Additionally, it is investigating methods to broaden its loan portfolio for retail clients. Although UPI currently provides small-ticket loans, Asbe thinks that its architecture could improve collections and assist lenders in determining whether to grant credit based on borrower payback patterns.

In the next three to five years, the credit-as-a-service model will also develop and gain some traction, according to Asbe.

Asbe claims that the Indian government has enlisted the aid of its embassies overseas to promote UPI, and the RBI has contacted a number of nations to promote the platform.

According to a World Bank estimate, the diaspora sent a record $129 billion back to India in 2024, the most any nation has ever received in a single year.


According to Asbe, in addition to remittances, UPI might facilitate money flow in the opposite direction, such as assisting Indians in funding their study abroad.

The Indian government has made agreements with countries
like Singapore and the United Arab Emirates that have a sizable Indian population, but it has not yet made progress with Western countries like the US, UK, or Australia.

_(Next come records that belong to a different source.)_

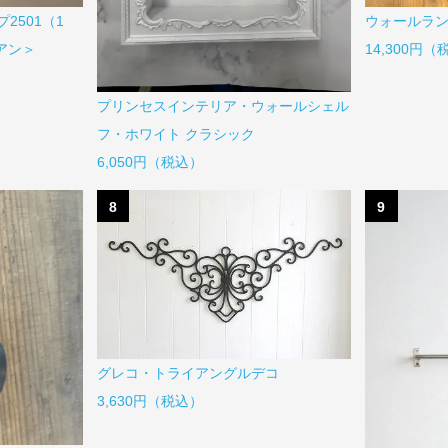
2501（1
ウォールラン
ピアン＞
14,300円
プリンセスインテリア・ウォールシェル
フ・ホワイト クラシック
6,050円（税込）
8
9
グレコ・トライアングルデコ
3,630円（税込）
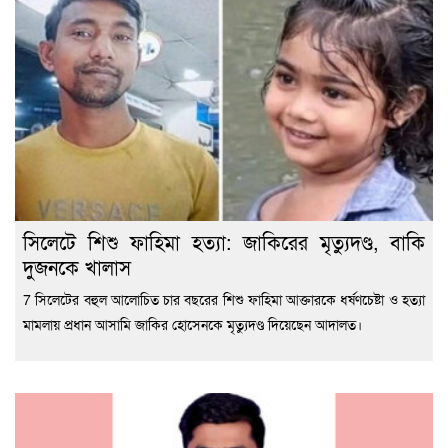
সিলেটে শিশু ফাহিমা হত্যা: জাকিরের মৃত্যুদণ্ড, বাকি
দুজনকে খালাস
7 সিলেটের বহুল আলোচিত চার বছরের শিশু ফাহিমা আক্তারকে ধর্ষণচেষ্টা ও হত্যা
মামলায় প্রধান আসামি জাকির হোসেনকে মৃত্যুদণ্ড দিয়েছেন আদালত।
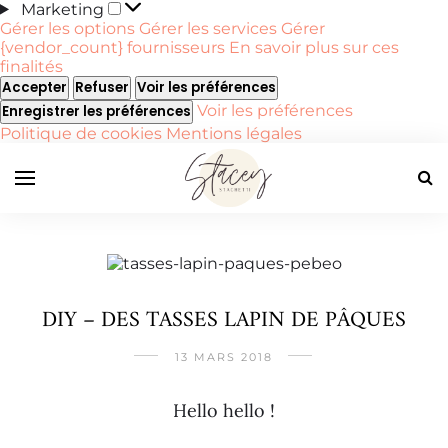
Marketing
Marketing
Gérer les options
Gérer les services
Gérer
{vendor_count} fournisseurs
En savoir plus sur ces
finalités
Accepter
Refuser
Voir les préférences
Voir les préférences
Enregistrer les préférences
Politique de cookies
Mentions légales
DIY – DES TASSES LAPIN DE PÂQUES
13 MARS 2018
Hello hello !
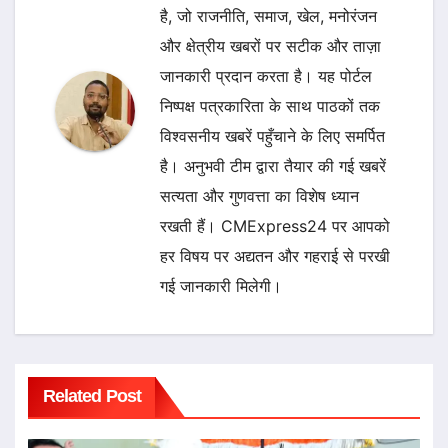
है, जो राजनीति, समाज, खेल, मनोरंजन
और क्षेत्रीय खबरों पर सटीक और ताज़ा
जानकारी प्रदान करता है। यह पोर्टल
निष्पक्ष पत्रकारिता के साथ पाठकों तक
विश्वसनीय खबरें पहुँचाने के लिए समर्पित
है। अनुभवी टीम द्वारा तैयार की गई खबरें
सत्यता और गुणवत्ता का विशेष ध्यान
रखती हैं। CMExpress24 पर आपको
हर विषय पर अद्यतन और गहराई से परखी
गई जानकारी मिलेगी।
Related Post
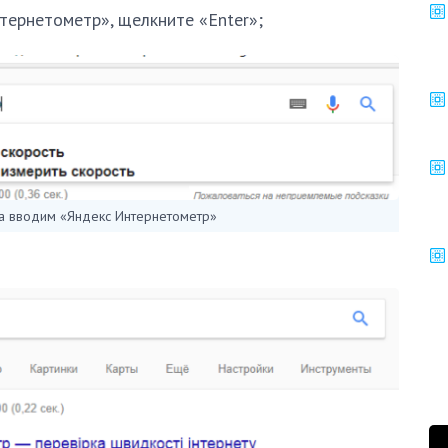
тернетометр», щелкните «Enter»;
ка вводим «Яндекс Интернетометр»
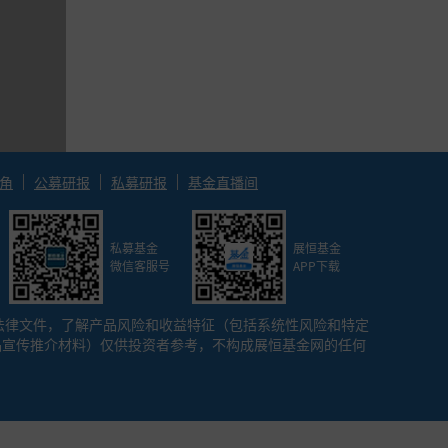
表明基
该比率
角
公募研报
私募研报
基金直播间
私募基金
展恒基金
微信客服号
APP下载
法律文件，了解产品风险和收益特征（包括系统性风险和特定
品宣传推介材料）仅供投资者参考，不构成展恒基金网的任何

"Because other nations are at a different stage of real-time payments system stabilisation, it might take some time," Asbe continued.
The issue of whether or not users should be charged for digital payments remains a possible obstacle despite the huge increase in UPI transactions. The Merchant Discount Rate (MDR), a fee that banks receive from retailers at the point of sale in order to process transactions, is at the centre of the controversy.
In 2020, the government eliminated the 30-basis-point MDR that UPI payments previously had in order to hasten the platform's uptake. Incentives were introduced to cover operating costs in order to reward merchants, but they fell from 36 billion rupees in 2024 to 15 billion rupees the following year. 

A move like that might put a stop to UPI's expansion. According to a recent LocalCircles study with 32,000 participants, 73% of UPI users would discontinue their use of the service in the event that a transaction fee was implemented.

In order to make the platform feasible, the UPI ecosystem is collaborating with the government and RBI "by creating a small fee for the large merchants," according to Asbe.